WORKBENCH NOTE
Use this before trying to answer every question or build a model. Its purpose is to turn an unfamiliar table into a set of defensible next questions.
1. Understand the grain
- What does one row represent: a customer, order, event, account, or snapshot?
- What is the unit of observation, and can one entity appear more than once for a valid reason?
- Check whether duplicate entities or events would change the analysis.
2. Check shape and schema
- Record the number of rows and columns.
- Inspect column names, data types, and fields that look suspiciously typed.
- Ask whether dates, numeric-looking strings, IDs, and categories are represented consistently.
3. Check data quality
- Measure missingness and look for patterns, not just totals.
- Inspect duplicates, invalid values, inconsistent categories, and impossible dates or ranges.
- Document cleanup decisions and unresolved limitations.
4. Define the target or outcome
- If there is an outcome, write down its definition, prediction time, and eligible population.
- Inspect class balance or target distribution.

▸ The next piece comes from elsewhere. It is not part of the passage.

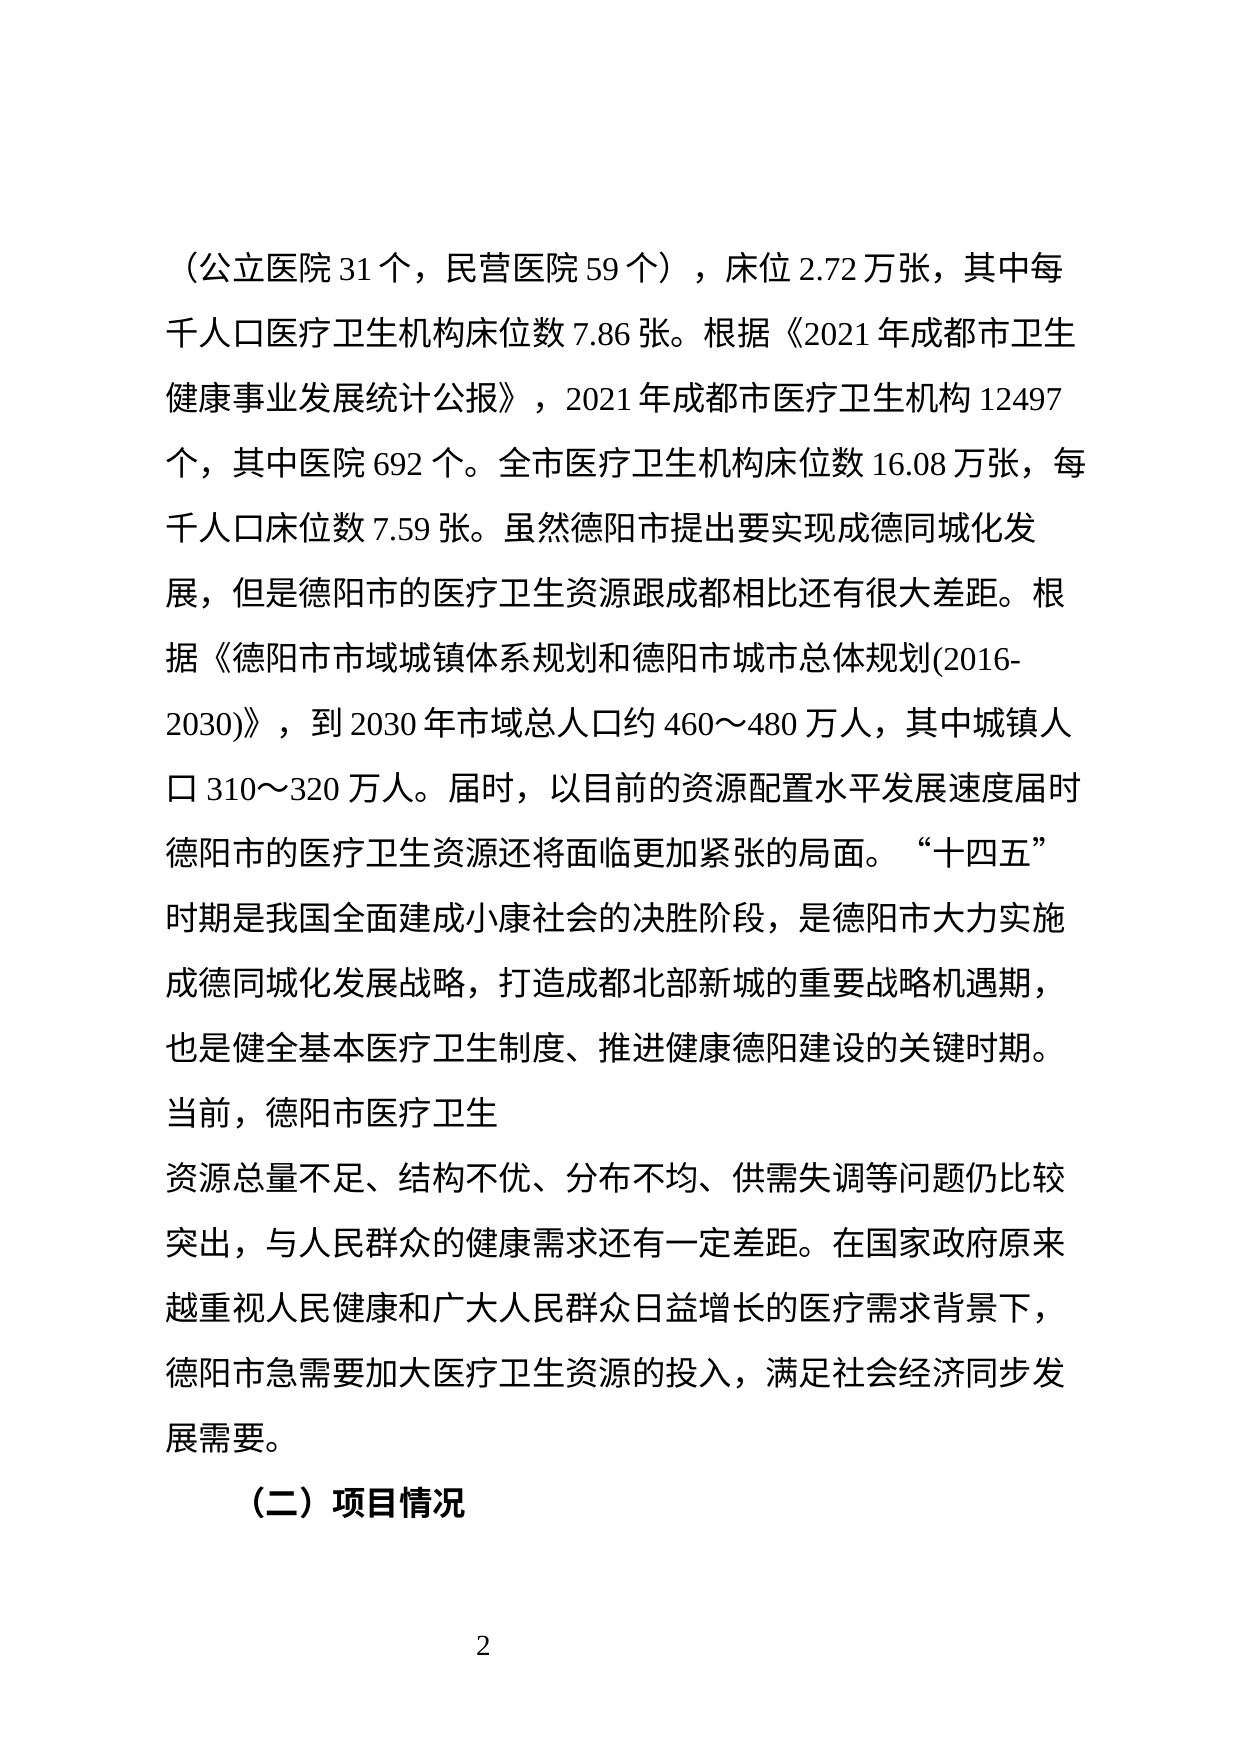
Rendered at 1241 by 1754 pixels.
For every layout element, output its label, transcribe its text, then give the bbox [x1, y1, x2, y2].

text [165, 233, 1087, 1143]
text （二）项目情况 [165, 1468, 1087, 1533]
text 资源总量不足、结构不优、分布不均、供需失调等问题仍比较突出，与人民群众的健康需求还有一定差距。在国家政府原来越重视人民健康和广大人民群众日益增长的医疗需求背景下，德阳市急需要加大医疗卫生资源的投入，满足社会经济同步发展需要。 [165, 1143, 1087, 1468]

- Flag fields that may reveal information unavailable when a prediction would be made.
5. Inspect distributions
- For numeric fields, inspect center, spread, skew, and unusual values.

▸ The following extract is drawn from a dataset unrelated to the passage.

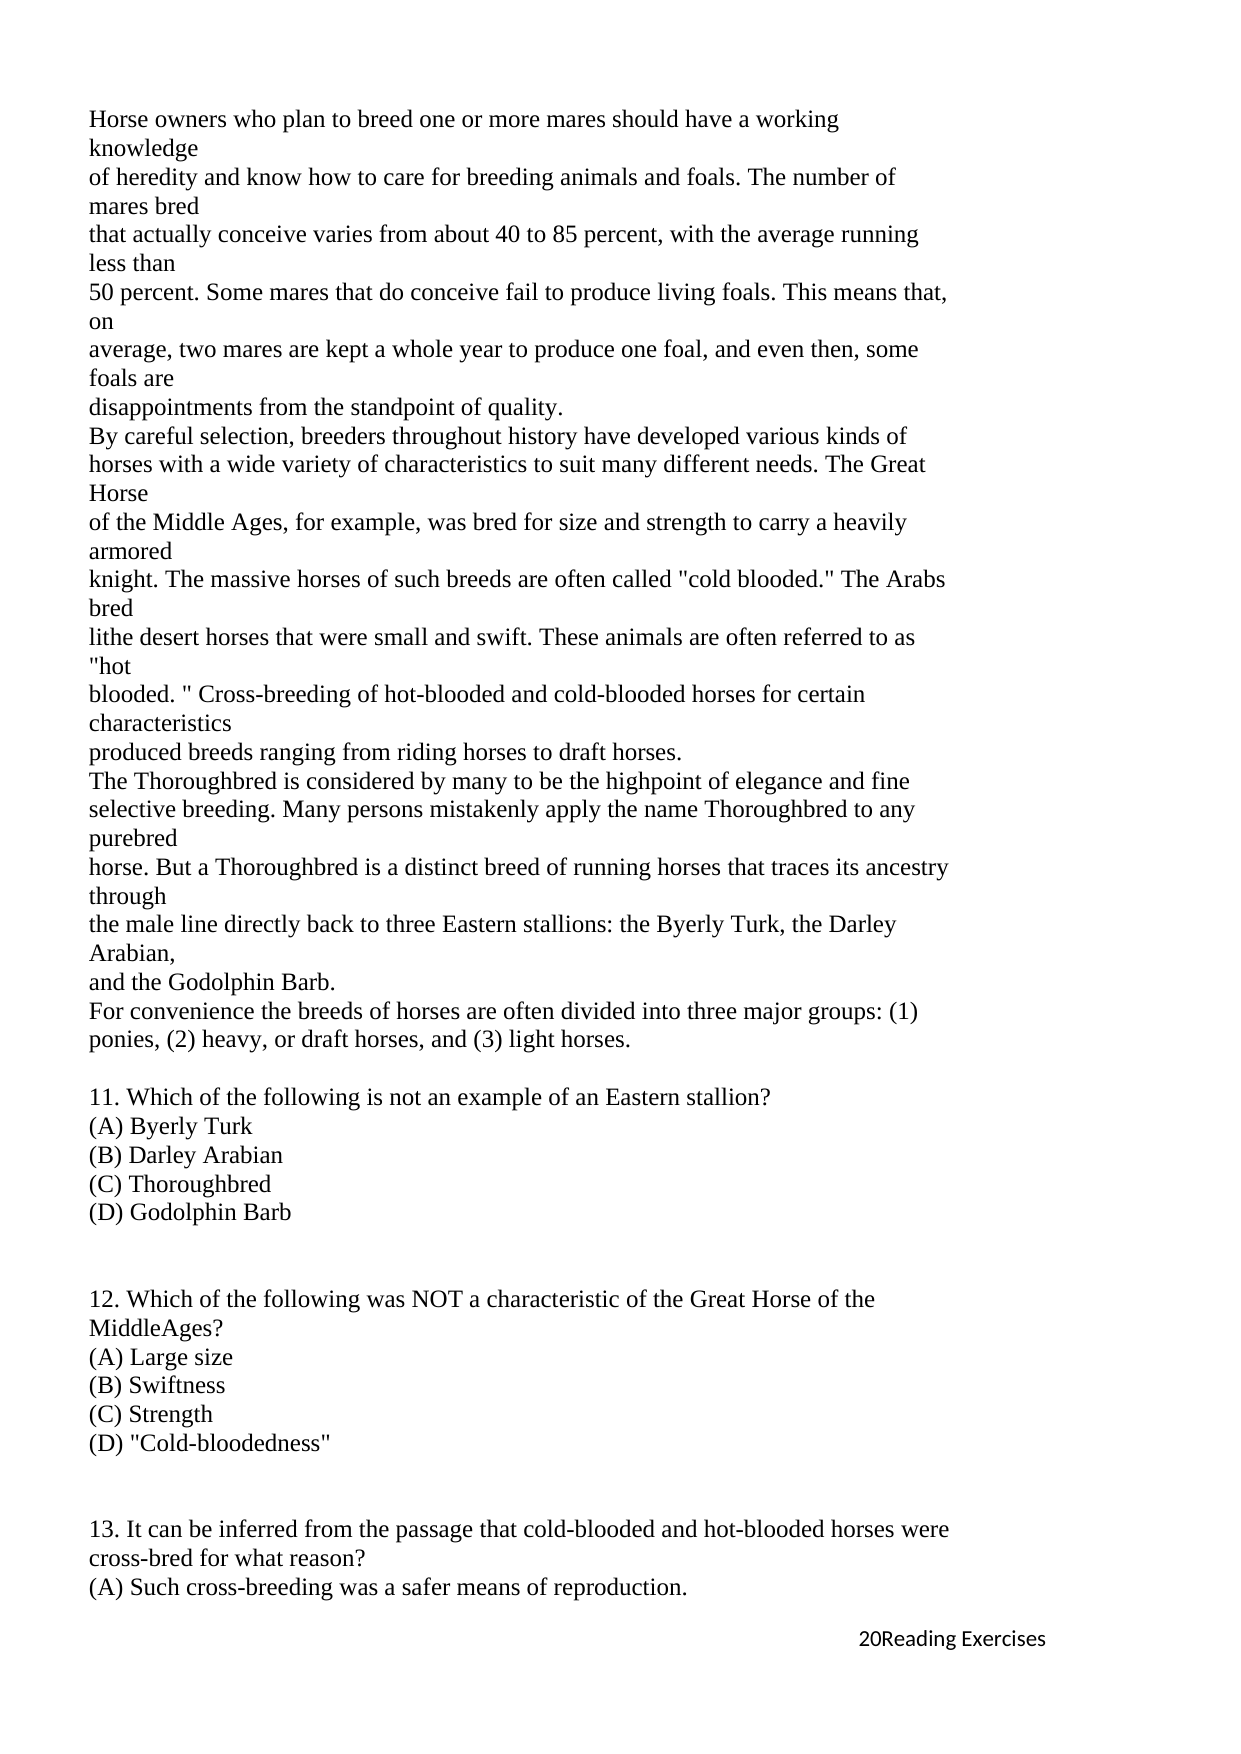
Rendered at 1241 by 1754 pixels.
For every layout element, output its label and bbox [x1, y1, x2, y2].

- For categorical fields, inspect frequency, rare categories, and unexpected labels.
- Treat outliers as observations to investigate, not values to delete automatically.
6. Explore relationships and time
- Compare meaningful groups, target relationships, correlations, and possible redundancy.
- If time matters, check coverage, trends, seasonality, and temporal breaks.
- Use charts to answer a question, then write the next question that the result creates.
7. Write down what you learned
- Capture anomalies, assumptions, hypotheses, and data limitations.
- Separate observation from interpretation and from a causal conclusion.
- Choose the next investigation based on evidence, not the next available chart.